EXERCISE OBJECTIVE: Since only the text is wanted, print every entry below exactly and omit the images.
------------------------------------------------
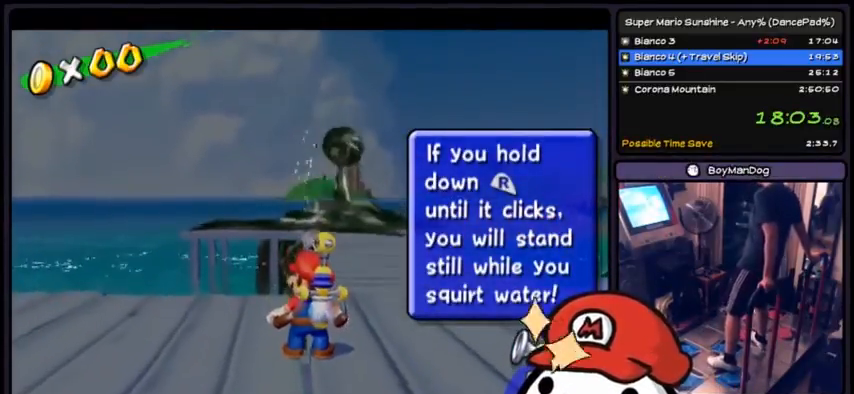
{"buttons": [], "events": []}
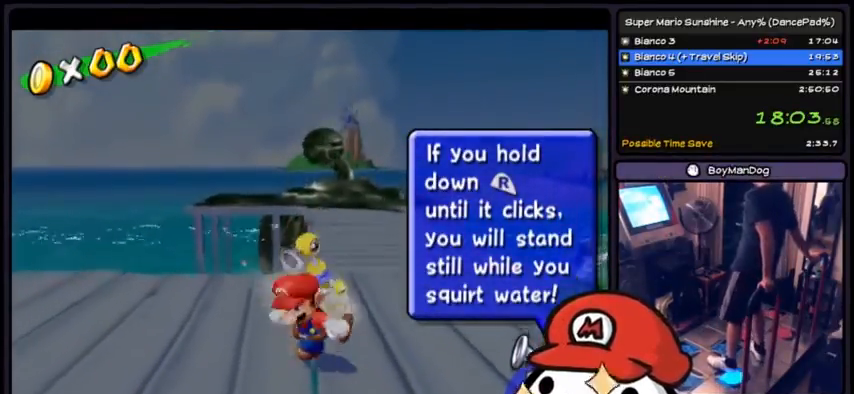
{"buttons": [], "events": []}
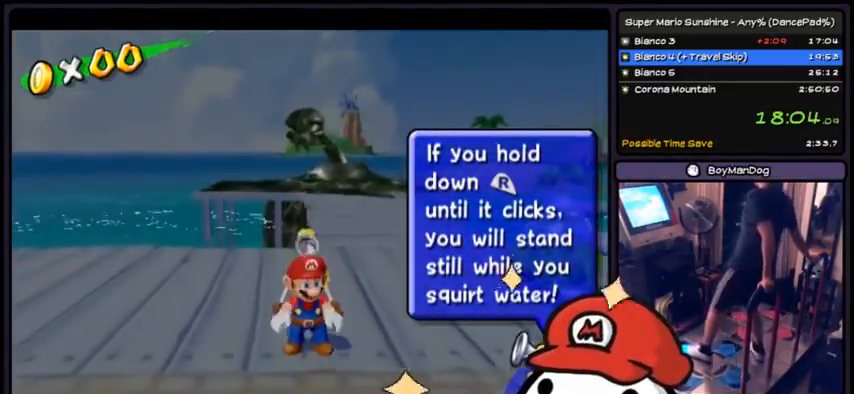
{"buttons": [], "events": []}
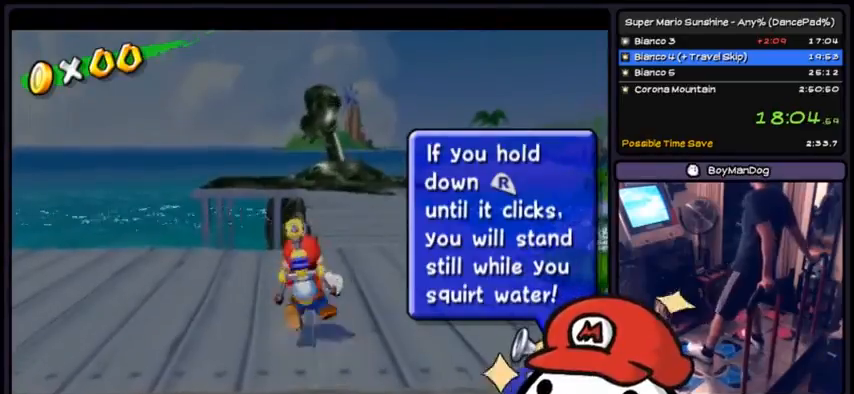
{"buttons": ["R1"]}
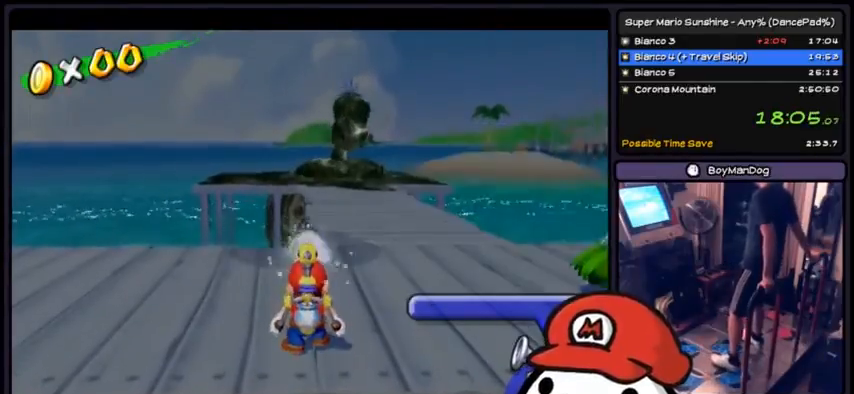
{"buttons": ["R1"], "events": []}
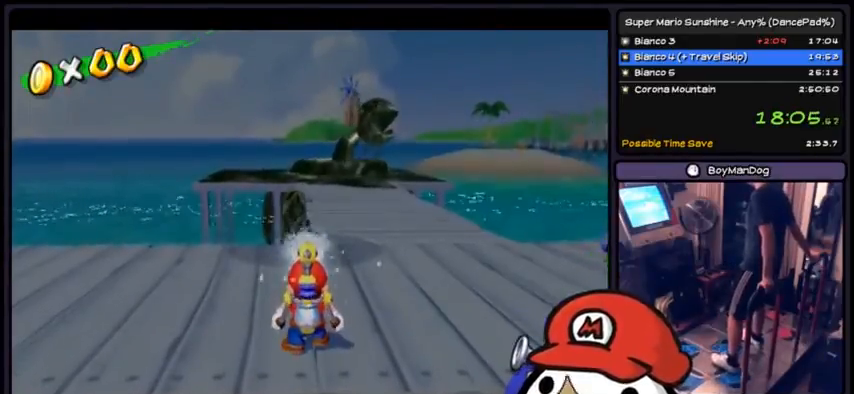
{"buttons": ["R1"], "events": []}
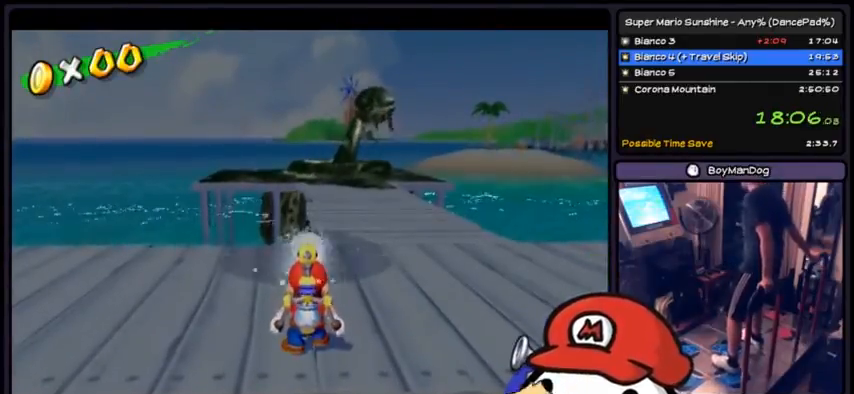
{"buttons": ["R1"], "events": []}
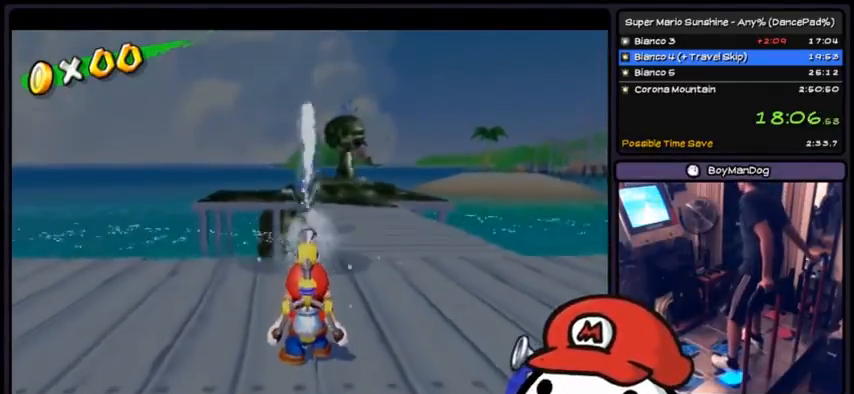
{"buttons": ["R1"], "events": []}
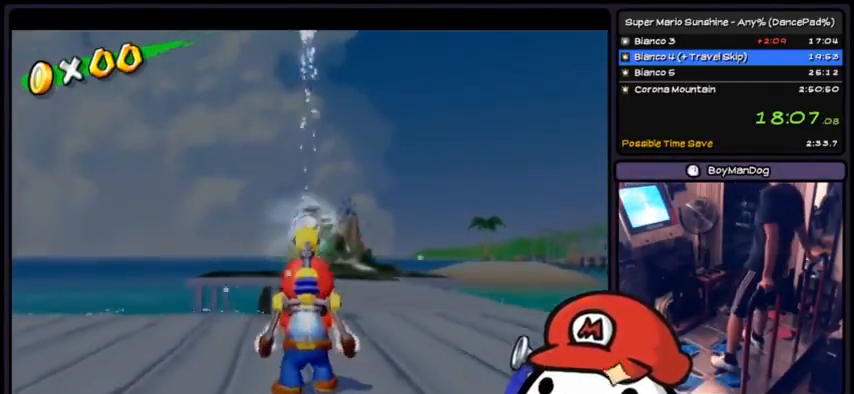
{"buttons": [], "events": [[34, "R1", "up"]]}
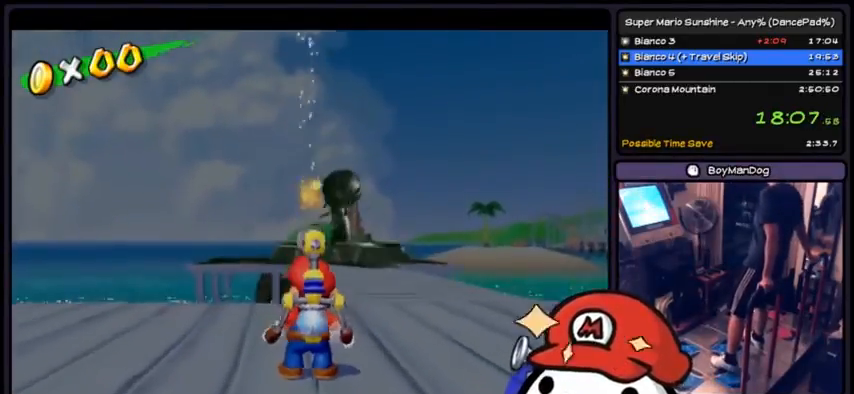
{"buttons": [], "events": []}
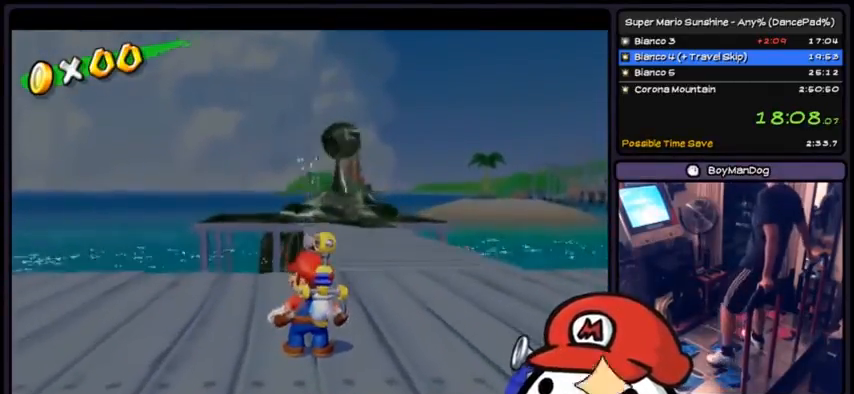
{"buttons": [], "events": []}
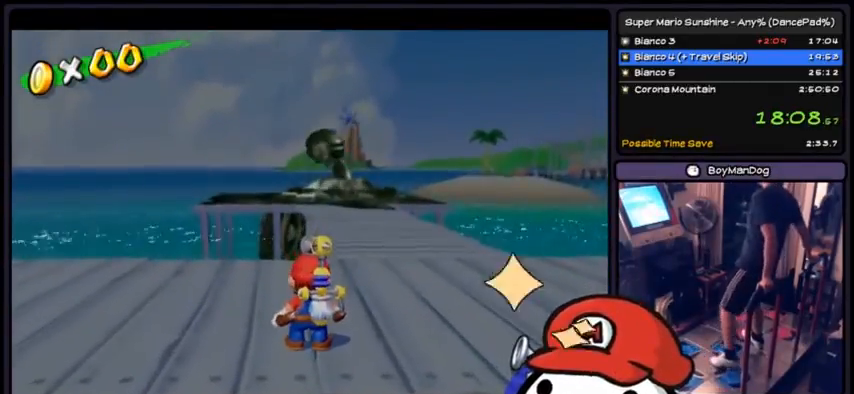
{"buttons": [], "events": []}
------------------------------------------------
WRITTEN ANSWER:
{"buttons": [], "events": []}
{"buttons": [], "events": []}
{"buttons": [], "events": []}
{"buttons": ["R1"]}
{"buttons": ["R1"], "events": []}
{"buttons": ["R1"], "events": []}
{"buttons": ["R1"], "events": []}
{"buttons": ["R1"], "events": []}
{"buttons": [], "events": [[34, "R1", "up"]]}
{"buttons": [], "events": []}
{"buttons": [], "events": []}
{"buttons": [], "events": []}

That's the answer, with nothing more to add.